Vista da questo lato, la liberalizzazione degli orari dei negozi sembra il problema minore di adattamento alle nuove domande dei consumatori.
Se poi aggiungiamo che tutti gli indicatori dei consumi danno si costante la vendita di prodotti di lusso, assieme però a una marcata tendenza dei consumatori delle fasce medie e basse di reddito ad orientarsi verso il marchio privato (marcas blancas) e ai prodotti di primo prezzo voltando le spalle ai prodotti di marca, sembrerebbe proprio che il problema degli orari conti proprio poco per il futuro del piccolo commercio. Il quale ha sempre più difficoltà a competere con la grande distribuzione su questi prodotti perché non li può vendere, in quanto marchi propri dei grandi network commerciali.

La questione quindi è un po' più ampia di quanto la vedano le associazioni di categoria (come sempre). Si tratta di permettere una più ampia possibilità di scelta ai consumatori, favorendo tuttavia una riqualificazione del negozio al dettaglio, e incentivare l'uso dei nuovi strumenti di vendita permessi dalle recenti tecnologie.
Tutto all'interno di una programmazione pubblica degli orari delle comunità umane (servizi pubblici e privati, commerci, lavoro, ocio) che permetta alle persone di poter gestire meglio i propri tempi di vita e di lavoro. Tuttavia questo elemento, essenziale per contemperare gli interessi delle parti in campo, e soprattutto per favorire il miglior accesso dei cittadini ai servizi incrementando lo sviluppo commerciale e aumentando gli occupati, non fa parte di alcun dibattito.
Gli estremi della discussione politica vanno dal semplice approccio liberista per ideologia, al semplice conservatorismo dello status quo per paura del nuovo.

Sono un fautore delle liberalizzazioni, penso che, se fatte correttamente, siano una grande opportunità di libertà economica e di vita per la stragrande maggioranza della popolazione.
In tutti i campi, non solo nel commercio.
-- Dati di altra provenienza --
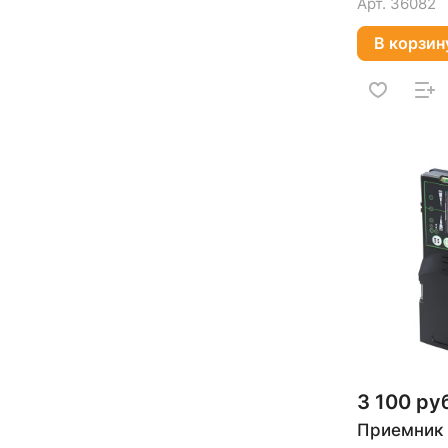
Арт.
36082
В корзин
3 100 ру
Приемник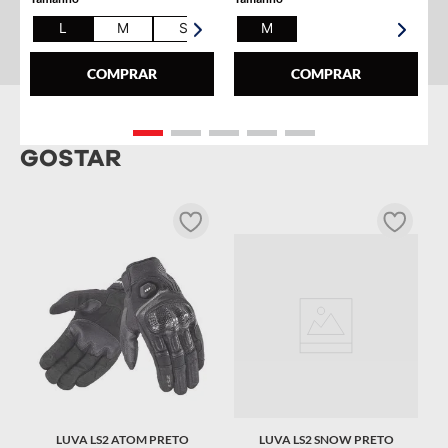
L
M
S
XL
M
COMPRAR
COMPRAR
PRODUTOS QUE VOCÊ PODE
GOSTAR
TO
R
T
LUVA LS2 ATOM PRETO
LUVA LS2 SNOW PRETO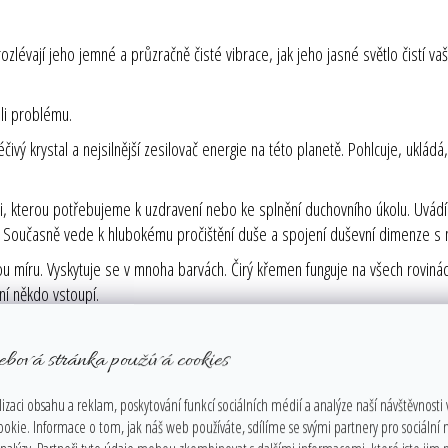
m rozlévají jeho jemné a průzračně čisté vibrace, jak jeho jasné světlo čistí 
koli problému.
léčivý krystal a nejsilnější zesilovač energie na této planetě. Pohlcuje, uklá
ii, kterou potřebujeme k uzdravení nebo ke splnění duchovního úkolu. Uvádí
la. Současně vede k hlubokému pročištění duše a spojení duševní dimenze s 
u míru. Vyskytuje se v mnoha barvách. Čirý křemen funguje na všech rovinách
ní někdo vstoupí.
 jste vybráni. Pokud se použije při meditaci, dokáže křemen odfiltrovat vše
ebová stránka používá cookies
zamčenou paměť. Krystal křemene mívá různě tvarované plochy podle toho, 
t při řešení jakéhokoli problému. Podněcuje činnost imunitního systému a uv
izaci obsahu a reklam, poskytování funkcí sociálních médií a analýze naší návštěvnosti
 jemnými těly.
ookie. Informace o tom, jak náš web používáte, sdílíme se svými partnery pro sociální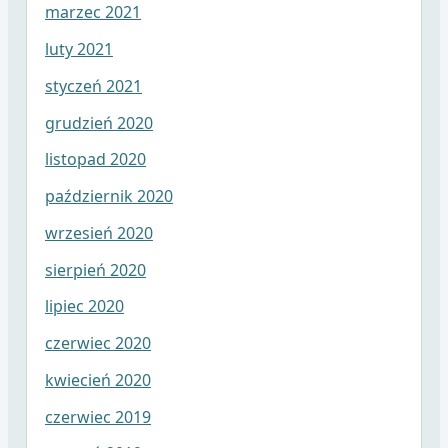
marzec 2021
luty 2021
styczeń 2021
grudzień 2020
listopad 2020
październik 2020
wrzesień 2020
sierpień 2020
lipiec 2020
czerwiec 2020
kwiecień 2020
czerwiec 2019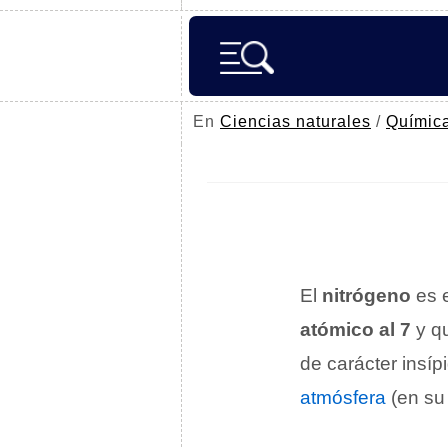
En
Ciencias naturales
/
Químic
El
nitrógeno
es 
atómico al 7
y q
de carácter insíp
atmósfera
(en su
Anzi, penso che prima vadano fatte nelle professioni, nelle telecomunicazioni, nei servizi pubblici non costituzionalmente garantiti (per me sanità, scuola, giustizia, e difesa vanno gestiti dallo Stato; può esistere la scuola privata senza oneri per lo Stato, come recita la nostra Carta).

Ma fare le liberalizzazioni senza investire in innovazione, senza creare nuovi servizi e prodotti utili alla vita delle persone (e non solo griffe e loghi), senza aggiungere qualità a quelli esistenti, porterà a risultati di breve respiro.
La crisi economica dovrebbe aiutarci a ripensare il nostro modello di sviluppo, senza buttare il bambino con l'acqua sporca, si intende. Però lavando ben bene il bambino dalla sporcizia che si è accumulata.

P.S.: Viaggiando negli USA ho sempre provato disagio a vedere i giovani e le famiglie passare ordinariamente la domenica nei "mall", i grandi centri commerciali che offrono, assieme allo shopping, anche servizi per il tempo libero (cinema, palestre, sale di lettura, giochi di simulazione dal vivo). Pensavo che sarebbe stato gramo vedere esportato questo modello "domenicale" anche in Italia (e in Europa).
Rimango sempre dello stesso parere, per me la spesa si fa durante la settimana o il sabato mattina, se vado in un centro commerciale la domenica è per andare al cinema (perché ormai non ci sono più sale in centro città).
Per cui la questione diventa anche la qualità dell'offerta culturale (o sportiva, o del tempo libero) e la capacità di attrazione della stessa riprendendosi i luoghi dei paesi e delle città.
Sono tempi di vacche magre, e gli enti locali non possono più investire come una volta in strutture e in eventi. Però possono favorire come non mai un'economia privata del loisir e della cultura, se è vero che la spesa individuale e delle famiglie in questo campo è in costante aumento. Magari traendone un vantaggio in termini di entrate per i propri bilanci.